Warum Los Angeles seine Straßen hellgrau streicht

Keine Stadt in den USA hat mehr Straßen als Los Angeles. Sie tragen allerdings auch dazu bei, den ohnehin heißen Ort noch mehr aufzuheizen. Ein Pilotprojekt soll helfen, die Stadt abzukühlen.

Straßen, mehr Straßen, und noch mehr Straßen. © JOE KLAMAR/AFP/Getty Images

Rund 13 Millionen Menschen leben in der Metropolregion Los Angeles. Vor allem im Sommer leiden sie regelmäßig unter Tagen mit über 35 Grad Celsius. Je nach Stadtteil waren es in den Jahren zwischen 1981 und 2000 zwischen vier und dreißig Tage im Jahr. Forscher*innen der University of California haben untersucht, welchen Einfluss der Klimawandel bis Mitte des Jahrhunderts auf die Temperaturen in der Stadt haben könnte. Ihr Ergebnis: In manchen Teilen der Stadt verdoppeln sie sich, in anderen wären es sogar viermal so viele. Das bedeutet auch mehr Todesfälle durch Überhitzung und Schlaganfälle.

Doch nicht nur der Klimawandel ist schuld daran. Die Stadt selbst ist ein Problem. Nirgends in den USA gibt es mehr Straßen als in Los Angeles. Nach Angaben des Bureau of Street Services sind es knapp 170 Quadratkilometer, eine Fläche großer als ganz Liechtenstein.

Sie verstärken einen Effekt, den man urban heat island effect nennt. Er beschreibt die Tatsache, dass Gebäude und Straßen Sonnenwärme speichern und an die Umgebung abgeben. Dieser Effekt führt dazu, dass Los Angeles drei Grad Celcius heißer ist als das Umland.

Ursprünglich fürs Militär entwickelt

Um die Hitze abzumildern, hat die Stadt sich einen sustainable city pLAn auferlegt. Das Ziel: Die Durchschnittstemperatur bis 2035 um etwa zwei Grad Celsius senken. Dafür soll die Oberfläche, die Hitze speichert und an die Umgebung abgibt, kleiner werden, etwa durch reflektierende Dächer, mehr Bäume und seit Neuestem auch hellere Straßen. In einem Pilotprojekt hat die Stadt einige davon hellgrau gestrichen.

More miles to go. © LA Street Services / Twitter

Die Farbe dafür stammt von der Firma GuardTop, die sie ursprünglich für das Militär entwickelt hatte. Rollfelder wurden mit dem Material gestrichen. Das sollte verhindern, dass sich die Flugzeuge darauf aufheizten – und sie so weniger sichtbar machen für Infrarotkameras des Feindes.

Während regulärer Asphalt 80 bis 90 Prozent des Sonnenlichts absorbiert und sich so aufheizt, reflektiert die Spezialfarbe das Licht. Wie ein Video zeigt, ist der normaler Asphalt am Morgen bereits um knapp sieben Grad Celsius wärmer als solcher mit Spezialfarbe.

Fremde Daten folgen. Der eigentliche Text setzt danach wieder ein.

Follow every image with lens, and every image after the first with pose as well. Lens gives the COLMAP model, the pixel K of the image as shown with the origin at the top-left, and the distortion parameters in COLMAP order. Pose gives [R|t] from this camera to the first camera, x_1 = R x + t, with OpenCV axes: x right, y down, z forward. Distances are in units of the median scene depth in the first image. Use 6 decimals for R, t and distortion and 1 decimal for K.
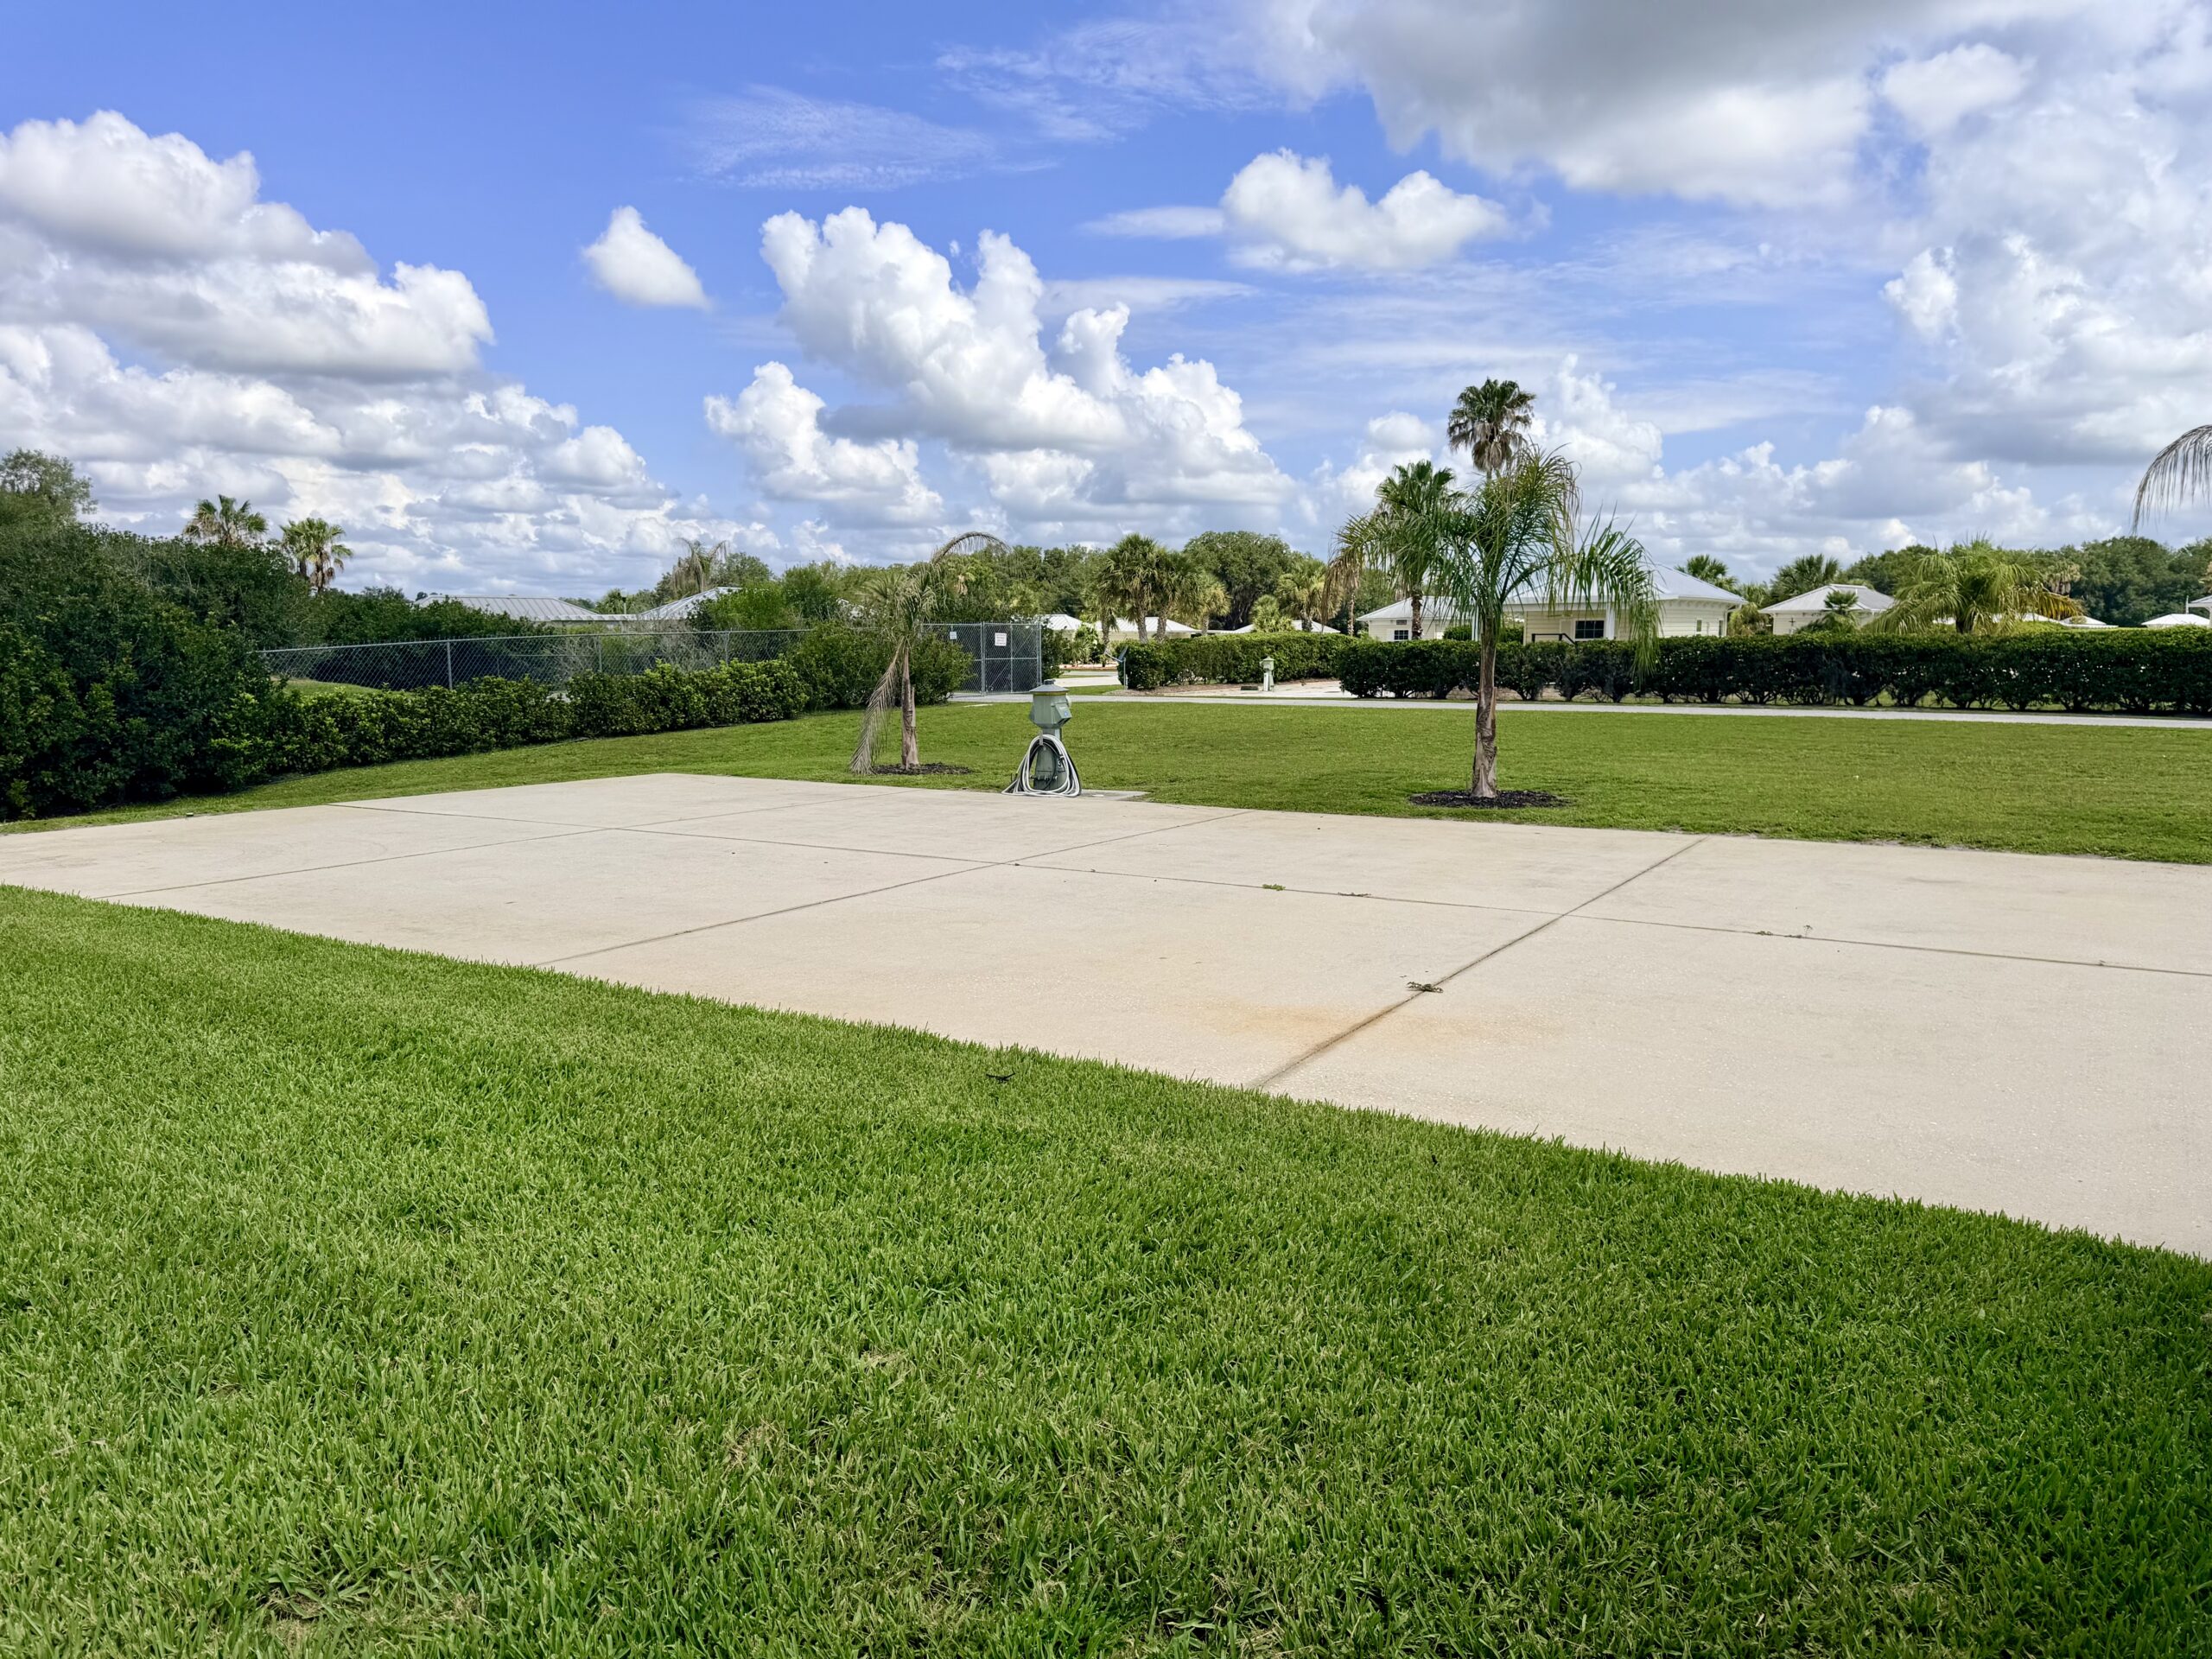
lens RADIAL K [[1573.7, 0, 1105.1], [0, 1573.7, 836.2], [0, 0, 1]] dist [0.075339, -0.103318]
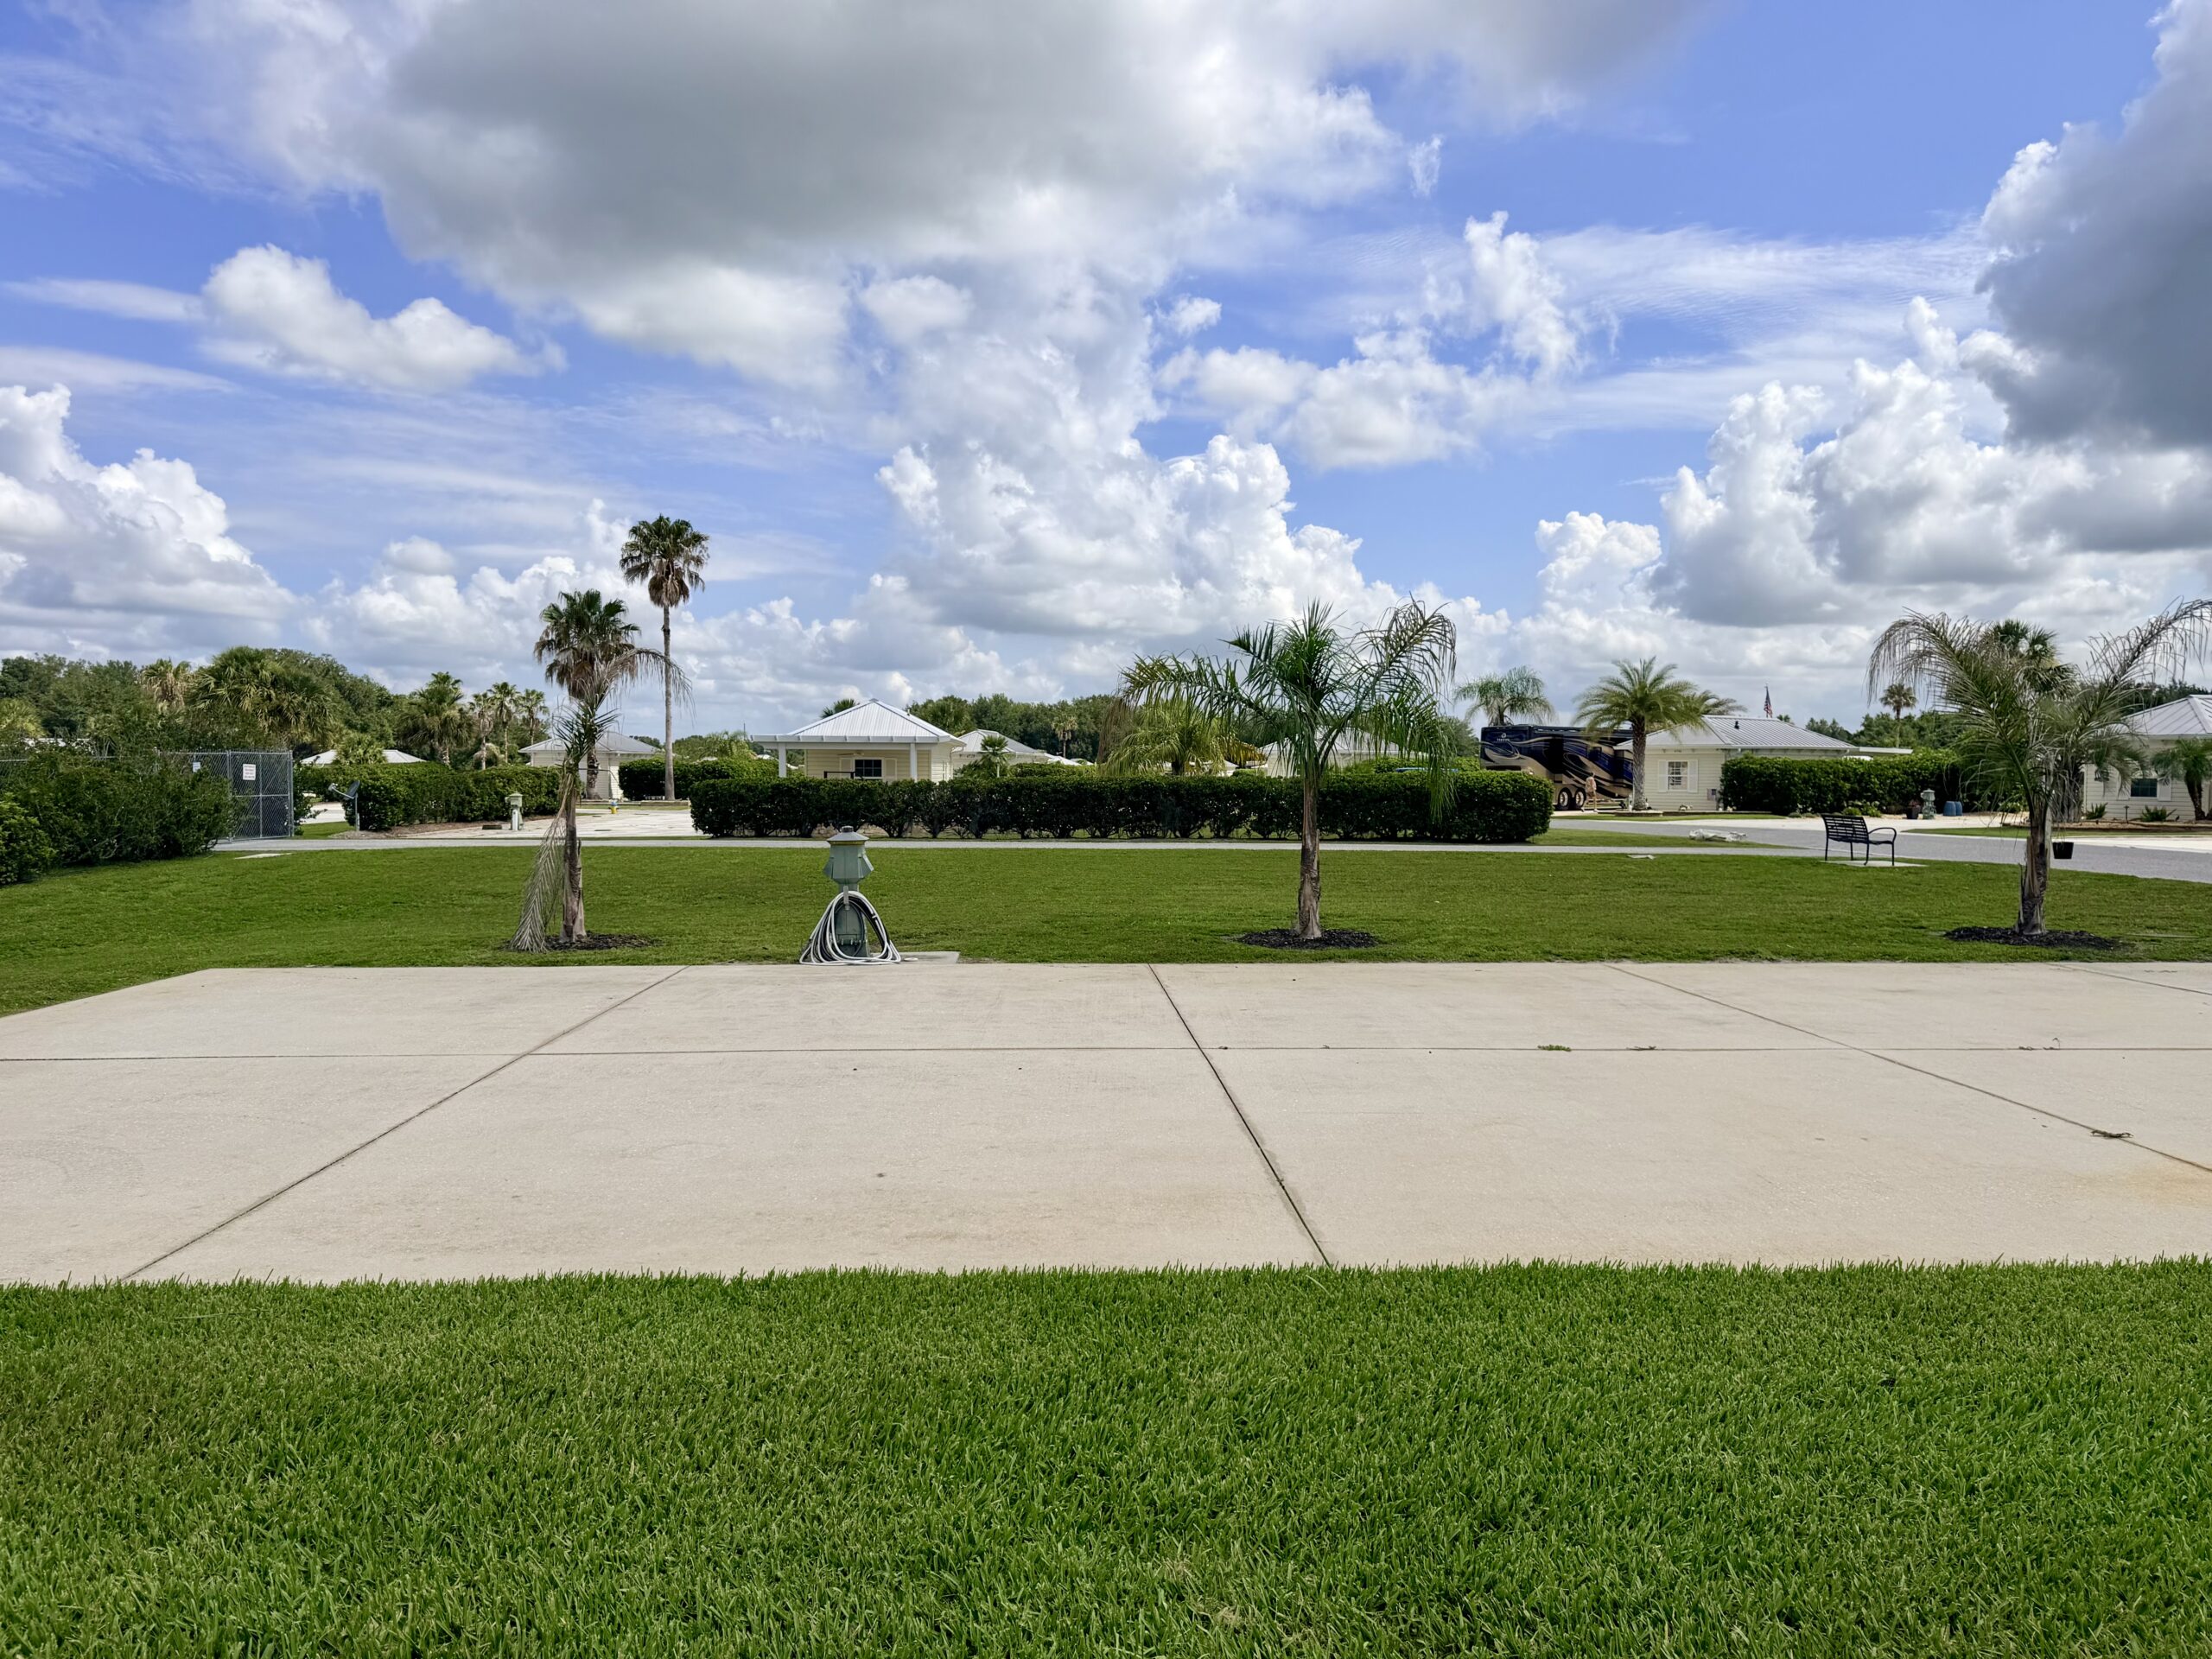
lens RADIAL K [[1550.0, 0, 1155.8], [0, 1550.0, 864.8], [0, 0, 1]] dist [0.002652, -0.005914]
pose [[0.814433, -0.026656, 0.579645, -0.120768], [0.064096, 0.996964, -0.044212, -0.009654], [-0.576706, 0.073160, 0.813669, 0.069629]]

Das Pilotprojekt soll auch klären, ob sich der Farbwechsel auf die gesamte Stadt übertragen lässt und wie Autofahrer*innen damit zurechtkommen.

Straßen, Straßen, Straßen

Ob sich das Projekt großflächig umsetzen lässt, ist bislang unklar. „Wir gehen davon aus, dass es einen starken Effekt hätte, wenn wir es auf ein Drittel der Stadt übertragen würden“, sagte Greg Spotts der Washington Post. Er ist stellvertretender Leiter der Straßenbaubehörde von Los Angeles, schränkt aber zugleich ein: „Mehr als 10 Prozent der Stadt sind mit Asphalt bedeckt. Das sind 69.000 Häuserblocks.“

Dafür würde das Budget des Pilotprojekts nicht reichen. Das beträgt 150.000 US-Dollar, umgerechnet 125.000 Euro. Damit ließen sich nur ungefähr fünf Kilometer Straße streichen, wie die Washington Post schreibt. Einen Gewinner hat das Projekt aber jetzt schon: Die Firma GuardTop hat bereits Anfragen aus Israel, Saudi Arabien und Australien für ihre Spezialfarbe bekommen.